The answers x = 5, y = 4

Sorry I just looked at it and knew the answer

---

Solve it as a simultaneous equation

3X + Y = 19
5X + Y = 29
8X + Y = 44

I just ignored the third line and subtracted the first line from the second, giving 2X + 0Y = 10, giving X=5.

Put the 5 back into the first line and you've got 3X + Y = 19, giving 15 + Y = 19, giving Y = 19 - 15 = 4.

As above, there are lots of ways of solving it, including if you have a somewhat odd mind, just looking at it until you brain goes 'well thats easy...'

As said, there methods for solving simultaneous equations, and you actually only needs one equation per variable so as there are only tow variables you can start of if you want be ignoring one of the three.

The other, and incorrect way of doing it when its quite simple and you expecting whole number, is just to do it by trial and error.

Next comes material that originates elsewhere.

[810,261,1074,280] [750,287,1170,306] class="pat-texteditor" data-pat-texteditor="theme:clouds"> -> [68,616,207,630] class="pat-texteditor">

But I cannot recommend this as it misses the point and doesn't really do the work!


Daniel

what I would do as a first pass would be rearrange 2 of the equations and make say Y the subject of the formula

3X + Y = 19 would become Y=19-3X
5X + Y = 29 would become Y=29-5X

then make them equal to one another

19-3X=29-5X

and solve for x

29-19=5x-3x

10=2x

x=5

Then plug x=5 into any of the other 3 equations for y=4

Thanks all... Top of the class !!

Here's a simple way to visualise it:

3X + Y = 19
5X + Y = 29
8X + Y = 44

The difference between the first and second expression left hand side is just 2x (5x - 3x) and this makes a difference of (29-19) = 10 on the right hand side. So, if 2x is worth 10, then x must be worth 5 (10/2). Once you know x then you can easily work out y.